_WRITTEN INSTRUCTION 1_. Name each of the main stages of the training pipeline that the Stable Diffusion training text below lists.
_WRITTEN INSTRUCTION 2_. Pick up the Stable Diffusion training text below right after its final sentence and keep writing it.

_EXCERPT PROVIDED_.
-- start --

The preceding architecture diagram illustrates the training pipeline for Stable Diffusion. 

It is primarily composed of three main stages:
1. **Streaming data from the preprocessing stage**
2. **Training the model**
3. **Storing the model checkpoints**


## 1. Load the preprocessed data into a Ray Dataset

Let's start by specifying the datasets we want to use. We'll use `parquet` data that was generated using the same preprocessing pipeline.

In [None]:
columns = ["image_latents_256", "caption_latents"]

train_data_uri = (
    "s3://anyscale-public-materials/ray-summit/stable-diffusion/data/preprocessed/256/"
)
train_ds = ray.data.read_parquet(train_data_uri, columns=columns, shuffle="files")
train_ds

<div class="alert alert-block alert-warning">

<b>NOTE:</b> We make use of column pruning by setting `columns=columns` in `read_parquet` to only load the columns we need. Column pruning is a good practice to follow when working with large datasets to reduce memory usage.

</div>

Given pyarrow and in turn parquet does not support saving float16, we need to add a step to convert the float32 columns to float16. 

Halving the precision of the data helps us reduce the memory usage and speed up the training process.

-- end --

_INFORMATION SUPPLIED_.
-- start --

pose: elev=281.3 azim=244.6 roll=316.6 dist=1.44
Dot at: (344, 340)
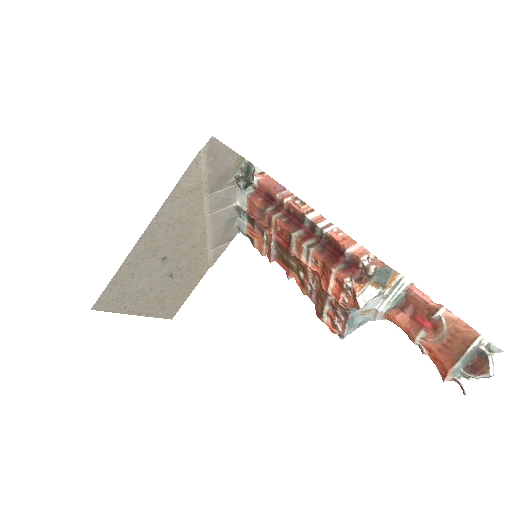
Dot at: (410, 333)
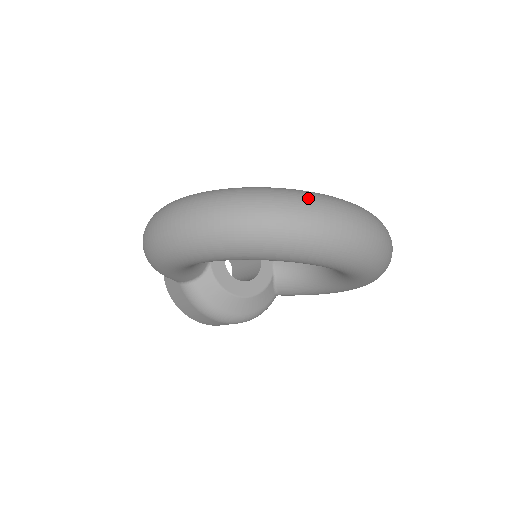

-- end --

_TASK RESPONSE 1_.
1. Streaming data from the preprocessing stage
2. Training the model
3. Storing the model checkpoints

_TASK RESPONSE 2_.
In [None]:
def convert_precision(batch: dict[str, np.ndarray]) -> dict[str, np.ndarray]:
    for k, v in batch.items():
        batch[k] = v.astype(np.float16)
    return batch

train_ds = train_ds.map_batches(convert_precision, batch_size=None)

We form a dictionary of the datasets to eventually pass to the trainer.

In [None]:
ray_datasets = {"train": train_ds}

<div class="alert alert-block alert-warning">

<b>NOTE:</b> We did not create a validation dataset in the preprocessing step. Validation can consume valuable GPU hours and resources that could be better utilized for training, especially on high-performance GPUs like the A100. Thoughtful scheduling of validation can help optimize resource usage.

</div>


## 2. Define a stable diffusion model

This "standard" LightningModule does not explicitly refer to Ray or Ray Train, which makes migrating workloads easier.

In [None]:
class StableDiffusion(pl.LightningModule):
    def __init__(
        self,
        lr: float,
        resolution: int,
        weight_decay: float,
        num_warmup_steps: int,
        model_name: str,
    ) -> None:
        self.lr = lr
        self.resolution = resolution
        self.weight_decay = weight_decay
        self.num_warmup_steps = num_warmup_steps
        super().__init__()
        self.save_hyperparameters()
        # Initialize U-Net.
        model_config = PretrainedConfig.get_config_dict(model_name, subfolder="unet")[0]
        self.unet = UNet2DConditionModel(**model_config)
        # Define the training noise scheduler.
        self.noise_scheduler = DDPMScheduler.from_pretrained(
            model_name, subfolder="scheduler"
        )
        # Setup loss function.
        self.loss_fn = F.mse_loss
        self.current_training_steps = 0

    def on_fit_start(self) -> None:
        """Move cumprod tensor to GPU in advance to avoid data movement on each step."""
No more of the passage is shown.